Wzięci do niewoli radzieccy generałowie wyrzekali na tyranię stalinowskich komisarzy politycznych, co wskazywało, że rozkaz o komisarzach wyrządzał wrogowi realne szkody. Wielu z nich przyznało się, że nie pokładali wielkiej wiary w bojowym duchu Armii Czerwonej. Twierdzili, że żołnierze „walczą dopóty, dopóki żyje ich politruk. Jeśli on zginie, poddają się. Czasami żołnierze zabijają swoich politruków, aby móc iść do niewoli”.
Rozkaz mordowania
Biorąc pod uwagę mściwość Stalina, konsekwencje upokarzającego odwrotu czerwonoarmistów w czerwcu i lipcu 1941 r. nie mogły być przyjemne dla cywilów, którzy znaleźli się w pobliżu linii frontu lub za nią, zwłaszcza dla tych, którzy byli podejrzewani o sympatyzowanie z wrogiem, a nawet zapobiegawczo z tego powodu aresztowani. Już 24 czerwca, zaledwie dwa dni po inwazji, Beria wydał dowódcom NKWD w okręgach frontowych rozkaz rozstrzelania więźniów politycznych aresztowanych za „działalność kontrrewolucyjną”, „sabotaż przemysłowy”, „dywersję” lub „działalność antyradziecką” – innymi słowy, prawie wszystkich.
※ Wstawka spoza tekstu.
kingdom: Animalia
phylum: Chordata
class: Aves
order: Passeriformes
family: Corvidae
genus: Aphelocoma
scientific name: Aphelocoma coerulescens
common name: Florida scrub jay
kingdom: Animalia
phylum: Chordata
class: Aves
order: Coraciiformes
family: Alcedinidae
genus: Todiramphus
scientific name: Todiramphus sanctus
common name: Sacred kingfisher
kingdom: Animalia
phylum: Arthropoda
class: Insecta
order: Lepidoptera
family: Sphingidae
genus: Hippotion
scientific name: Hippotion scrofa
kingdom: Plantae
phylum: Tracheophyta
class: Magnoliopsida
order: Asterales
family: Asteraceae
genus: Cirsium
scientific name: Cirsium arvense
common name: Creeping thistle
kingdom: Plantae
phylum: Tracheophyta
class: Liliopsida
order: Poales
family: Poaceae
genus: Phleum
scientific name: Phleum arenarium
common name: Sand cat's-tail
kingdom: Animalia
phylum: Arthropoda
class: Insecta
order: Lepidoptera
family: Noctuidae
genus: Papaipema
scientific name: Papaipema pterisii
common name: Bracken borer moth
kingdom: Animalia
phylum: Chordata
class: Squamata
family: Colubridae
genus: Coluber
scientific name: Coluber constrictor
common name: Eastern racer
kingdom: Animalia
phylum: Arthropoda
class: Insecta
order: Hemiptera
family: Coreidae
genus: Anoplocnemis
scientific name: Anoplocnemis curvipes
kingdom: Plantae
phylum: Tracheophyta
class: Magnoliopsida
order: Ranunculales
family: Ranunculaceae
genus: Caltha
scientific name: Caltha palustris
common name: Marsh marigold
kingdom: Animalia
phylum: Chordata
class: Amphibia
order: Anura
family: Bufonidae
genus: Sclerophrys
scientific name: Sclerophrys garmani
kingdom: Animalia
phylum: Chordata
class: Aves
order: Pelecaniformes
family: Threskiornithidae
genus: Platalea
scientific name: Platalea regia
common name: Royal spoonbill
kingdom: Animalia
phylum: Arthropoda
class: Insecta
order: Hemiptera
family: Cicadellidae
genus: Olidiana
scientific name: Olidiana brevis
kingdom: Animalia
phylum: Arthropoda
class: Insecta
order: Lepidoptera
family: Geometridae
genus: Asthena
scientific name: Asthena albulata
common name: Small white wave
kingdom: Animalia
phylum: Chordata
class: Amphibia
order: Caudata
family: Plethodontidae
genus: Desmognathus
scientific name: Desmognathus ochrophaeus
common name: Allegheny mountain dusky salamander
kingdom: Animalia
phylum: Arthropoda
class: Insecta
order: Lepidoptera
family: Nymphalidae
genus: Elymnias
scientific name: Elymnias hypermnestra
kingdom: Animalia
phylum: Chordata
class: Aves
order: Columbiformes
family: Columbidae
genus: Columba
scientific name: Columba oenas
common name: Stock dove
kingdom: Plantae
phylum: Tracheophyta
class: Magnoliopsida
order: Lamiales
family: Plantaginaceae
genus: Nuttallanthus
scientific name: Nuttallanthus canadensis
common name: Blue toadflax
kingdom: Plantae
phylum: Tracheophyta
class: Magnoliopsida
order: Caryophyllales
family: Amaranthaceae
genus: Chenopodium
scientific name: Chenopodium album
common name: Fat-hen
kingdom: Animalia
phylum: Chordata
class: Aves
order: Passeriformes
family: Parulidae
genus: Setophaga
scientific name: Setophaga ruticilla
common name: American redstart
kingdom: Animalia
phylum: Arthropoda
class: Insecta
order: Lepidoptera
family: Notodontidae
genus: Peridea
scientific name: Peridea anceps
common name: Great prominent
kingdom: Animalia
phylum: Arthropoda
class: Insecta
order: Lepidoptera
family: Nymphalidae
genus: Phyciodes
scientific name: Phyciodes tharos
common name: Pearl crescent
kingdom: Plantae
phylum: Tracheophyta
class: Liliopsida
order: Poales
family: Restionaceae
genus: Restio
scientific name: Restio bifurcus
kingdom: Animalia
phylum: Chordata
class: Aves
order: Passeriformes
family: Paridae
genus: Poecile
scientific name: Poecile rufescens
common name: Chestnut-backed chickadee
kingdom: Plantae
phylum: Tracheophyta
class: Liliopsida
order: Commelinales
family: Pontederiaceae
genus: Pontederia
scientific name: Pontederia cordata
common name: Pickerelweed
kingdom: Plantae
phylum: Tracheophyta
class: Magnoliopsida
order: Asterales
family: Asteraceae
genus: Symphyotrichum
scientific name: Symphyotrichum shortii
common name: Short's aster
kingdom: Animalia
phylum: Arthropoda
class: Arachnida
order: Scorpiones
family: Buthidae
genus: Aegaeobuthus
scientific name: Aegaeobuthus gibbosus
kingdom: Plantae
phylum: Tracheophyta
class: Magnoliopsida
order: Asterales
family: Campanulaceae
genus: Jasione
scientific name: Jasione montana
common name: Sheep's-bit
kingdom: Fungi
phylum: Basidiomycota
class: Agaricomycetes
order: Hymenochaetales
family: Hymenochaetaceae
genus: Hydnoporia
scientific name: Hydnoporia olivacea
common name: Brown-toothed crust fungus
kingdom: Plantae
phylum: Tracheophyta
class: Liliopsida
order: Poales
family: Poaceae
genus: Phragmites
W swoistym lustrzanym odbiciu niemieckiego rozkazu o komisarzach z 6 czerwca, wymierzonego w osoby lojalne wobec reżimu Stalina, Beria wydał dyrektywę zezwalającą NKWD na dokonywanie na zapleczu frontu egzekucji każdej osoby podejrzewanej o nielojalność wobec Stalina lub sympatyzowanie z najeźdźcą. Skutki były przerażające.
Masowe egzekucje
W niegdyś polskim mieście Łuck (dziś ukraiński Łuc´k), gdzie jeszcze niedawno, bo 10 czerwca 1941 r., NKWD ze względów bezpieczeństwa aresztowało 2055 Polaków i Ukraińców, enkawudziści na drugi dzień po niemieckiej inwazji nakazali więźniom zgromadzenie się w celu przymusowej ewakuacji, aby zapobiec ich uwolnieniu przez Niemców. Żołnierze NKWD najpierw w szeregu ustawili Ukraińców, ale zamiast załadować ich na ciężarówki, ostrzelali ich z karabinów maszynowych, a następnie, jak wynika ze słów jednego z ocalałych, kaci z NKWD „obrzucili granatami ciała zabitych”, aby mieć pewność, że nie żyją. Potem w szeregu ustawili Polaków i ich także skosili seriami z karabinów maszynowych. Jeden z ocalałych wspominał później: „Krew płynęła strumieniami, a części ciał latały w powietrzu”.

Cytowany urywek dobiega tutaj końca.